Enrique, the caped purveyor
GOOD TIMES: Scott Taylor is indulging a guilty pleasure with the opening of Enrique’s School for to Bullfighting. Photo: Attila Csaszar

Scott Taylor has made a name for himself with the success of The Trustee restaurant in Brookfield Place and the Beaufort Street Merchant in Highgate.

Now, he says, it’s time to have a little fun.

And the good times have started, with last week’s opening of the pop-up venue ‘Enrique’s School for to Bullfighting’ next to the Merchant.

Mr Taylor says the venue’s name isn’t supposed to make sense, as the temporary restaurant is his opportunity to indulge in guilty pleasures that wouldn’t fly at The Merchant or The Trustee.

That means pink chandeliers, music from a 1950s Spanish covers band playing in the bathrooms, and the menu failing to include any details about how the $22 beef is cooked or served.

“The name just came out of my head,” Mr Taylor told Gusto.

“It’s about being a little bit tongue-in-cheek and letting people know that we’re not taking ourselves too seriously.”

In short, the Spanish restaurant is a far cry from Mr Taylor’s two previous culinary offerings.

The Trustee’s a serious venue, it’s a high-calibre venue; and The Beaufort Street Merchant has positioned itself as an iconic suburban go-to place,” Mr Taylor told Gusto.

“We’ve done the big end of town, we’ve done the classic suburban eatery, so we wanted to do something a bit fun, with a pop-up feel and a slightly bent edge to it.”

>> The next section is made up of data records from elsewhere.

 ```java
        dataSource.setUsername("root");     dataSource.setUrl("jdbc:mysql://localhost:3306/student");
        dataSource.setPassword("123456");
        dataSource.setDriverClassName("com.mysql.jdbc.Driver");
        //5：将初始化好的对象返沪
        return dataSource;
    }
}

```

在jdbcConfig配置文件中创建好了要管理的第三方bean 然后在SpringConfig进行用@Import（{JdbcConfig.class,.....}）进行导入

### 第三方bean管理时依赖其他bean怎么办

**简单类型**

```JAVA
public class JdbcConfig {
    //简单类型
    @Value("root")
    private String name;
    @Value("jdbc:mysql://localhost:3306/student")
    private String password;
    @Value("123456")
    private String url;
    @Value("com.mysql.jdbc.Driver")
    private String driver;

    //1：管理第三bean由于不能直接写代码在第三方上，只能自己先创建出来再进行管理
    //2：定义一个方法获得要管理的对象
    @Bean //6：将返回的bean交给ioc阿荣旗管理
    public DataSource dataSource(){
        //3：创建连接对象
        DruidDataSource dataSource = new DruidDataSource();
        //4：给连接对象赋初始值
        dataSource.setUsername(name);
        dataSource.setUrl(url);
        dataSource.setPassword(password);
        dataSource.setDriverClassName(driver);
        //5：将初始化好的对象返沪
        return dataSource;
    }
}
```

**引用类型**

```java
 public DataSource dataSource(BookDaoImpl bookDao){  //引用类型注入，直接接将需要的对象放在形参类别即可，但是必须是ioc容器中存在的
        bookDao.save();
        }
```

Enrique’s sits in the site of the former Raah restaurant and will remain a temporary site until council approvals have been signed off for an extension of the Merchant – expected in the second quarter of calendar 2014.

Mr Taylor says demand is driving the need for more capacity at the Merchant, and that will be achieved by almost doubling the seat count.

The idea behind Enrique’s School for to Bullfighting will continue after the expansion, however, as Mr Taylor says he’ll be on the lookout for future locations for successive Enrique’s pop-ups.

Mr Taylor has a long association with the hospitality sector, starting as a child when he helped his mother at her various venues around Western Australia, including The Pagoda in Como.

“Mum was in hospitality forever, so I earned 50 cents an hour polishing cutlery at eight years of age,” Mr Taylor says.

“Our Christmas mornings weren’t like everybody else’s; it was about getting up and getting the Christmas buffet ready for 150 people, and then dashing home at 11 o’clock to open some pressies, then back to the restaurant for Christmas lunch.”

He says that sort of ‘apprenticeship’ set him on course to fulfil what he believes was his destiny.

“If there was any restaurant I was born to own, it would be The Trustee … and we’ve nailed it on the head,” Mr Taylor says.

“It was the big roll of the dice, it was the ‘if I’m a real restaurateur, I would like to be able to compete on the national stage’.”

Another thing he learned from all those years in the kitchen with his mother was the value of time away from work. So despite his dedication to giving customers the best, with two children at home he says the days of working Christmas Day are well and truly over – both for him and his staff.

“We never open on Christmas Day because if it’s not appropriate for me to do it then it’s not appropriate for the rest of the team.”